Camel (1973, Camel)

Publié le par GouxMathieu

   Comme l’automne ou le printemps, le rock progressif revient régulièrement sur ce blog. Je l’ai évoqué ici, ou ailleurs : mais il me faudrait une vie entière encore pour discuter de tout ce qui me plaît dans ce genre. Cette fois-ci, évoquons Camel, premier album de ce groupe qui est, sans doute, le mieux connu des inconnus.

 

 

 

   Il y a cette sympathie, que l’on aura toutes et tous, envers ces artistes et ces formations qui ne trouvent jamais le succès escompté, et ce malgré leurs riches qualités ou leur travail reconnu. Camel, le groupe, et Camel, l’album, sont sans doute parmi ce que le rock britannique, progressif ou non, a su faire de mieux dans ces années-là ; leur influence sur les musiciens et musiciennes subséquentes est notable, et des interviews sont là pour en témoigner ; les critiques sont généralement positives, si ce n’est laudatives, miraculeuses ; et pourtant, on les connaît peu, et pourtant, on en parle peu. Ils jouent encore, se remettent à l’art après une pause méritée pour profiter de leur vie familiale ; mais qui invitera Camel ?

   J’ai découvert leur œuvre lors de ma découverte, jadis, du rock progressif. Je crois avoir déjà raconté cette histoire : mon premier studio étudiant faisant face à un coreligionnaire de droit qui était particulièrement versé dans ce sous-genre du rock’n roll. Il ne me donna que quelques noms : Wikipedia fit le reste. Il y a des douze ans déjà, toute une équipe de rédacteurices, tant francophones qu’anglophones, avait renseigné les parcours et les projets de chaque artiste, leurs influences, leurs thuriféraires : on tirait un fil, et toute la pelote venait.

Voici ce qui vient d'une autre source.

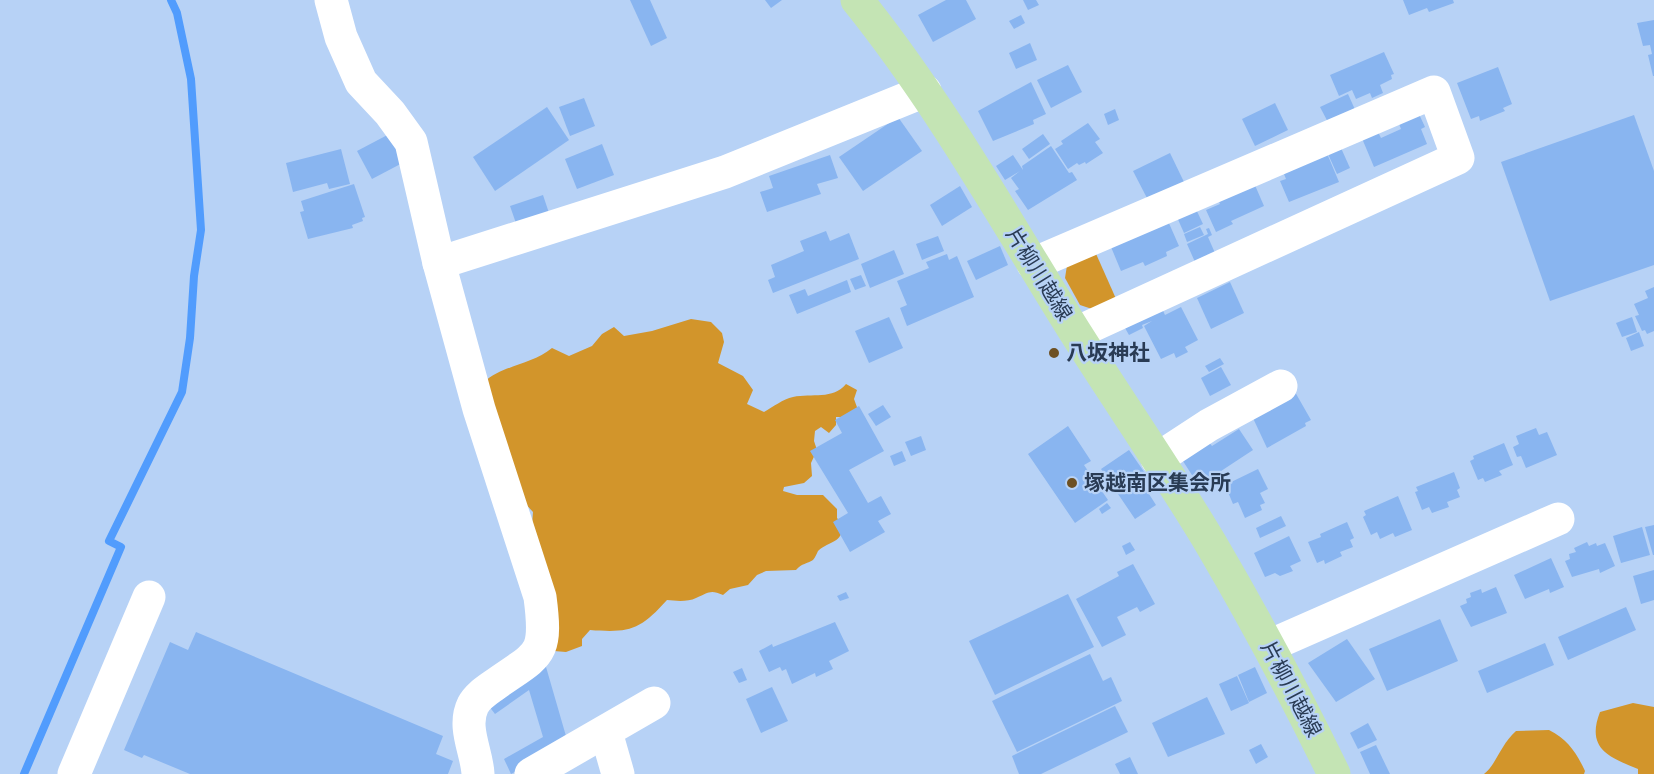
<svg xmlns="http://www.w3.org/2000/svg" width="1654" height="774" viewBox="0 0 1654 774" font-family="Poppins,'Noto Sans JP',sans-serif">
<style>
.green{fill:#d2952b}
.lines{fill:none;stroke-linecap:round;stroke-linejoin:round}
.stream{stroke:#519cfd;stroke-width:8}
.building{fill:#89b5f0}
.minor{stroke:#fff;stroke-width:33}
.major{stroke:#c4e4b4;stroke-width:33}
.poi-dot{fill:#6d5023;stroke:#b7d2f6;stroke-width:2}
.labels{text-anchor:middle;stroke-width:4.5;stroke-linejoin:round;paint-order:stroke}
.street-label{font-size:21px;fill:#293b54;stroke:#b7d2f6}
.poi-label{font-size:21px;font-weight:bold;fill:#293b54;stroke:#b7d2f6;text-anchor:start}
</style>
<rect width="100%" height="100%" fill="#b7d2f6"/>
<g class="green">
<path d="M1093,247L1117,301L1098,311L1080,305L1065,278L1068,259Z"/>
<path d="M691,319L711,322L722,333L724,342L718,363L743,376L753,390L747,404L764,412C773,407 783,399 793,397C812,393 833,400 846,384L857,390L854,399L858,410L845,417H836V425L829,433L821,427L815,431L814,441L817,450L811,463L812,476L804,483L784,487L783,491L797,495H823L837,509V518L843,525C842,544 830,540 818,551C817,553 815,558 813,560C807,564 802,563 796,570L766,571L757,575L748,585L730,589L723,595C710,589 708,593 696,598C688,602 676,601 667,600C640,630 630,633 590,630L582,639V646L566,652L554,651L532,525L533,512L520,498L484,382C503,365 531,365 552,348L569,356L592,346L602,334L614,327L624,336L652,331Z"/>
<path d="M1633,703L1654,707V774H1638V769C1608,757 1586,748 1600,712Z"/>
<path d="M1549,730C1568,740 1576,752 1585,771L1584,774H1484C1496,765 1501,744 1516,731Z"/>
</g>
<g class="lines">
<path class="stream" d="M24,774L121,547L109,541L182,392L190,338L194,276L201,230L191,79L177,13L171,0"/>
</g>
<g class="building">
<path d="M630,0H650L667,38L651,46Z"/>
<path d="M765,0H782L771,8Z"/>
<path d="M946,0H966L976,19L933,42L918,15Z"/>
<path d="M1023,0H1036L1039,5L1028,10Z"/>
<path d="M1403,0H1453L1454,3L1429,12L1427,8L1409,15Z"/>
<path d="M1021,15L1025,23L1014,29L1009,21Z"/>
<path d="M1654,20V76H1653L1648,55L1652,54L1650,45L1643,46L1637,23Z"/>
<path d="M1030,43L1037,60L1016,69L1009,53Z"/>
<path d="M1384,52L1394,74L1391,75L1392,79L1380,85L1383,93L1372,98L1370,93L1356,99L1352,90L1339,96L1330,75Z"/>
<path d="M1068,65L1082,92L1051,108L1037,80Z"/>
<path d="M1498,67L1512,104L1503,108L1505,111L1480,121L1479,116L1471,119L1457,83Z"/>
<path d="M1031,82L1046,114L1033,120L1034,124L993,141L978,111Z"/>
<path d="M1348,94L1357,114L1330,126L1320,107Z"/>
<path d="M584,98L595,126L570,136L559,107Z"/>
<path d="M1275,103L1288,130L1255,146L1242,119Z"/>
<path d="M547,107L569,140L495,191L473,157Z"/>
<path d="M1115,109L1119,120L1108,125L1104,114Z"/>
<path d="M1418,112L1425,127L1421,129L1427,144L1374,167L1361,136L1377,130L1381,138L1401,129L1398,121Z"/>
<path d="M1634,115L1654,171V265L1550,301L1501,162Z"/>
<path d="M898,117L922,151L863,191L839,157Z"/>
<path d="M1088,123L1100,139L1095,142L1103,153L1086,164L1085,162L1079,165L1077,163L1068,169L1055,149L1063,144L1061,141Z"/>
<path d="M395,131L410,159L372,179L357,151Z"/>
<path d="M1043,134L1050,144L1029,159L1022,149Z"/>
<path d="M602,144L614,175L577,189L565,159Z"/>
<path d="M1051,146L1069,173L1072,172L1077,180L1028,210L1015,191L1019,189L1011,178L1020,171L1005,180L996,166L1013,155L1023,170L1022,166Z"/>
<path d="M1341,148L1350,168L1337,174L1328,154Z"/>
<path d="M341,149L350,184L329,189L327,183L293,192L286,163Z"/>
<path d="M1326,151L1339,182L1289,202L1280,181L1286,179L1282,169Z"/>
<path d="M1170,153L1184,182L1148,200L1133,171Z"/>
<path d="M830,155L838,178L817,184L821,194L767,212L760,192L773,188L769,176Z"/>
<path d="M1254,183L1264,206L1231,221L1233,224L1216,232L1206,210L1220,204L1218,199Z"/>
<path d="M354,184L365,217L362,218L363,221L352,225L353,228L308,239L300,212L304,211L301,201Z"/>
<path d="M960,186L972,207L942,226L930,205Z"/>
<path d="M543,195L551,219L518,229L510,206Z"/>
<path d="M1195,207L1203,224L1184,233L1176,215Z"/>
<path d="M1168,221L1179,246L1166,252L1167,256L1145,266L1143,262L1121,271L1111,247Z"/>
<path d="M1200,227L1204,235L1187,242L1184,234Z"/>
<path d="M1209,228L1212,235L1208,237L1215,253L1195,262L1187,244L1208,234L1206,229Z"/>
<path d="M826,231L830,241L849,233L859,259L773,293L768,280L775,277L771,265L804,251L800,241Z"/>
<path d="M938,236L944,251L922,260L916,244Z"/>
<path d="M1000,246L1008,265L976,280L967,261Z"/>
<path d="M894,250L904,274L870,288L861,264Z"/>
<path d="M947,254L949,260L957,256L974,297L907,326L900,308L907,305L897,281L929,268L926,262Z"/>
<path d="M861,275L866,286L855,290L850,279Z"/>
<path d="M847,280L851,292L797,314L789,295L805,289L808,296Z"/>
<path d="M1230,282L1244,313L1211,329L1197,298Z"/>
<path d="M1654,287V331L1647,334L1645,330L1642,331L1635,316L1639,315L1634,304L1648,298L1645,291Z"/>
<path d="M1159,302L1165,315L1181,307L1198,340L1185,347L1188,352L1176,358L1174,353L1161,359L1144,326L1152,321L1142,325L1143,328L1129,335L1121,321Z"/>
<path d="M889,317L903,348L869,363L855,331Z"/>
<path d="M1632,317L1637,332L1622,337L1616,323Z"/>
<path d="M1639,332L1644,346L1631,351L1626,338Z"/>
<path d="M1220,358L1224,364L1209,372L1205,366Z"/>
<path d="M1221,367L1231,385L1210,396L1201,378Z"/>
<path d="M1295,392L1311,420L1305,423L1306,426L1267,448L1252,416Z"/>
<path d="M883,405L891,417L876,426L868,414Z"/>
<path d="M859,406L884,451L849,470L868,503L881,496L891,514L878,521L885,532L850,552L833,522L848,513L810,451L842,433L835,420Z"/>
<path d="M1068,426L1091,461L1084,465L1108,500L1075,523L1028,454Z"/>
<path d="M1536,428L1539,435L1547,432L1557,455L1526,468L1521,456L1517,457L1513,447L1519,444L1516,436Z"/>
<path d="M1239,429L1253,450L1218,473L1220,476L1201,489L1181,458L1208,441L1212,446Z"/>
<path d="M921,436L926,450L911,456L905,442Z"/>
<path d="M1504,443L1513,465L1499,471L1502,475L1485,482L1483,478L1478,480L1470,461L1474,459L1473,456Z"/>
<path d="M1129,450L1149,479L1142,483L1156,505L1135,519L1101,469Z"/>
<path d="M902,451L906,461L894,466L890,456Z"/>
<path d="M1258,469L1268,489L1260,493L1265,503L1260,505L1262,510L1245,518L1238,502L1233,504L1225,485Z"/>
<path d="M1454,472L1460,488L1457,490L1460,497L1447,502L1449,507L1432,513L1429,507L1422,510L1415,492L1418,491L1416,487Z"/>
<path d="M1398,496L1412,530L1395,537L1393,533L1380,539L1377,532L1371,535L1363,517L1366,515L1364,511Z"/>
<path d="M1107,503L1111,508L1102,514L1099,509Z"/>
<path d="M1281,516L1286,526L1260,538L1256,528Z"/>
<path d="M1347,522L1354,538L1350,540L1353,547L1340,552L1342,556L1325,564L1324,560L1317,563L1308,542L1321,537L1320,534Z"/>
<path d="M1654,525V555H1653L1645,527Z"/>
<path d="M1642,527L1650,555L1621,563L1613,536Z"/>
<path d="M1289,536L1301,561L1290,566L1293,571L1280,576L1275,573L1265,577L1254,553Z"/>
<path d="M1130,542L1135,550L1126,555L1122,546Z"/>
<path d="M1587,542L1589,546L1596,543L1597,546L1605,543L1615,566L1600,573L1599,569L1572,577L1565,561L1570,559L1569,554L1576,552L1574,548Z"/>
<path d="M1551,558L1564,587L1550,593L1549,589L1525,599L1514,575Z"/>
<path d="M1133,564L1155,604L1140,612L1137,607L1117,617L1126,635L1102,647L1076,599L1119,576L1117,572Z"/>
<path d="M1654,570V600L1641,604L1633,576Z"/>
<path d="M1496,587L1507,613L1471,627L1460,606L1467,603L1466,599L1471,597L1470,593L1481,589L1482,593Z"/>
<path d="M846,592L849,598L840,601L837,596Z"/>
<path d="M1068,594L1094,647L995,695L969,641Z"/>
<path d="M1626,607L1636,630L1568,660L1558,637Z"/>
<path d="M1440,619L1458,661L1387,691L1369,649Z"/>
<path d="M835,622L849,651L829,661L833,669L816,677L815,673L792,684L786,669L782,671L780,667L769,672L759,651L772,644L773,647Z"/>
<path d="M196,632L443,736L436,754L453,761L448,774H190L144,755L142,758L124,750L170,642L188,650Z"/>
<path d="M1347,639L1375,679L1336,702L1308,663Z"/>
<path d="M1545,643L1554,665L1487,693L1478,671Z"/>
<path d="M1090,654L1103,681L1111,677L1122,701L1017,752L992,701Z"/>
<path d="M544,660L568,743L511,774L504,759L543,737L529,690L495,714L485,701Z"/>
<path d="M1255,667L1267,693L1249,702L1238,675Z"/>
<path d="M742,668L747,680L739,683L733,672Z"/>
<path d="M1237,676L1249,703L1231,711L1219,684Z"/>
<path d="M772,687L788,721L761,733L746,699Z"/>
<path d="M1207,697L1225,734L1168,757L1152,723Z"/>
<path d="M1115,706L1128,732L1041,774H1019L1012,756Z"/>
<path d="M1368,723L1377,740L1358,749L1350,733Z"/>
<path d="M1261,744L1268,757L1256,764L1249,750Z"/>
<path d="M1376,745L1390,774H1370L1360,752Z"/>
<path d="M1130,757L1138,774H1120L1115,764Z"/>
</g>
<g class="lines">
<g class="minor">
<path d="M331,0L341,37L361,82L390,113L411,142L439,263L479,409L540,597C548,658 539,653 493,686C486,691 477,697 473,705C462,727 477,752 478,774"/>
<path d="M439,263L725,172L925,91"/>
<path d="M1033,264L1434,92L1458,158L1076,333"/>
<path d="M1157,459L1209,425L1281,386"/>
<path d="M1269,646L1558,519"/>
<path d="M606,732L618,774"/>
<path d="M74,774L149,597"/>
<path d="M531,774L654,703"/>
</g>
<path class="major" d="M857,0C940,103 1005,220 1075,332C1120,403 1168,472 1211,544C1255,619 1296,696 1334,774"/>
</g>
<g class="poi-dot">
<circle cx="1054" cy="353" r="6"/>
<circle cx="1072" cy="483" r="6"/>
</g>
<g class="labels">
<g class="street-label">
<text transform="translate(1039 274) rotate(58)" y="7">片柳川越線</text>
<text transform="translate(1291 689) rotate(62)" y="7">片柳川越線</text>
</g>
<g class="poi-label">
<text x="1066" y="360">八坂神社</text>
<text x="1084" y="490">塚越南区集会所</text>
</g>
</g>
</svg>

   Aussi, j’ai dû découvrir Camel en connaissant King Crimson, que je découvris grâce à Pink Floyd, que je découvris grâce aux Beatles, que je découvris nécessairement. Je tombais amoureux, immédiatement presque, de leur univers étrange, mélange de cuivres clairs, d’orientalisme sincère, de longues guitares saturées, de basses planantes. Chez Camel, ce n'est pas tant le propos, les paroles, que la symphonie les supportant qui m’intéressent surtout. Asia me fait chanter ; Camel me fait rêver. Je ne m’aviserai pas à mettre l’un au-dessus de l’autre ; comme les deux faces de la médaille, ils complètent la forme avec intelligence.

   Pourquoi cependant cet album inaugural, indépendamment de ses qualités, réelles comme supposées ? Il y a chez moi deux raisons à cela. La première, évidente à qui y pensera, est une affaire de goût : j’aime Camel car c’est celui que je préfère, de tous, quand bien même Mirage, peut-être le mieux connu, talonne de près celui-ci. Mais c’est la deuxième raison, plus bizarre peut-être, qui me décide : j’aime énormément ces albums qui n’ont pour titre que le nom du groupe, ou le contraire.

   L’onomastique m’a toujours intrigué. Bien que linguiste, je ne m’y suis jamais plongé en profondeur, ne connaissant que ce que je dois connaître pour répondre aux questions régulières des étudiant.e.s. J’ai toujours cependant trouvé fascinante cette faculté que nous avons à nommer les choses, ou à ne pas les nommer ; et parfois à ne pas résoudre les ambiguïtés issues de notre rapport complexe au monde. Il en va de ces albums « autonommés », self-titled comme disent encore les anglophones, et qui me rendent perplexes : est-ce le groupe qui baptisa l’album, ou l’album qui baptisa la formation ?

   Il y avait là comme une promesse de réussite, un avant-goût de ce que sera l’époque où l’on pourra enfin nommer nos œuvres. Il y avait une incertitude qui peut surprendre, les temps courants, comme certains temps passés, étant surtout faits d’écriture, de destin et d’irrémédiable. Camel de me rappeler cela, entre autres, de me faire retrouver le temps où tout pouvait être fait, ou rien n’était dit : et où nos silences faisaient mieux que le bruit.